Which brings me back to the realization I’ve had lately. I don’t want to date anymore. I don’t want to get to know people over candlelit dinners or drinks at bars that turn into make-out sessions before we’ve got any idea of who the other person is. When I think back to the relationships that have worked in my life, they were with people I knew for a reasonably long time before we got together. There was Darren, the boss at the video store where I worked in high school, who became a good friend. A year later, after hanging out an uncountable numbers of times, both in groups and solo, we kissed. We were together—very happily—for the next four years. And then there was Brad, the college friend I always thought was cute—we just never happened to be single at the same time. When I ran into him on the street a few years later, we dropped our plans and hung out for the night. We were together for three years.
I want to really know the next person I try to embark on a relationship with. I want to take sex off the table with potential mates for a long time. (I’ll get a booty-call buddy if I go crazy in the meantime.) I want something that incubates slowly. I want something that has a chance for being real.

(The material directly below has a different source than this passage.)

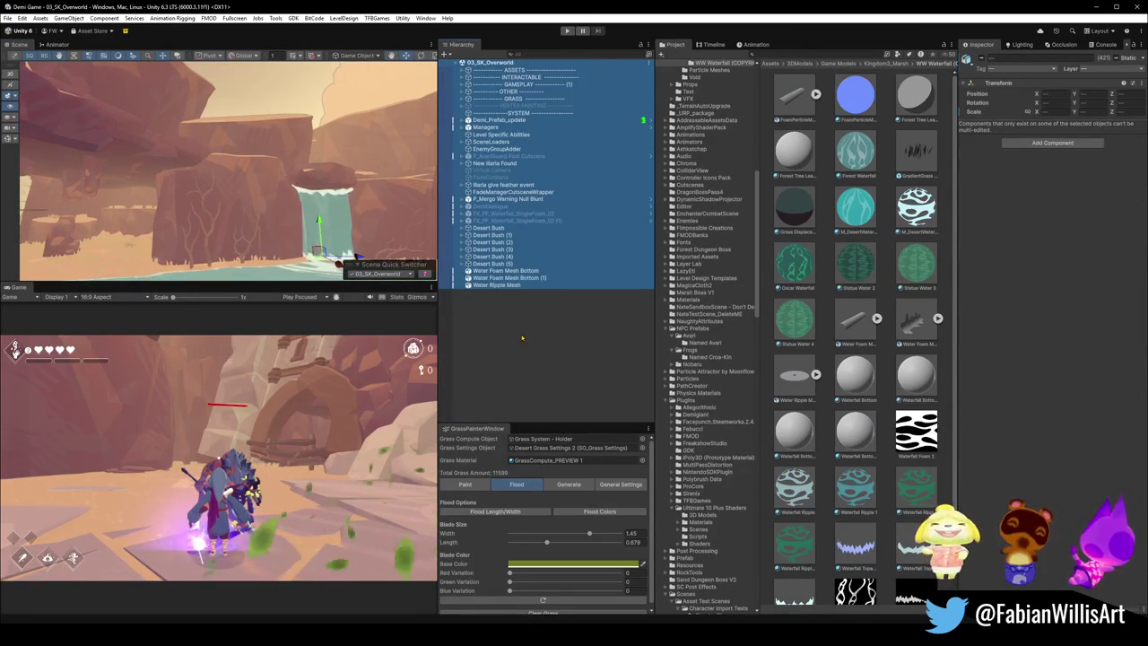
left_click(521, 336)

And so I have taken down my online dating profiles. I’m going to stop asking friends to set me up on blind dates and instead ask if they’ll plan group activities with guys they could see me liking on a friend level. If I meet a guy out in the world who asks for my number and calls, I’ll suggest fun daytime activities rather than typical date fare. I am going to join a pool league, and take a continuing ed political science class, and do the other zillion things I’ve meant to do for years. Overall, I’m going to start nourishing friendships with guys I find interesting, whether I could see myself dating them or not. And then I’m just going to see what happens.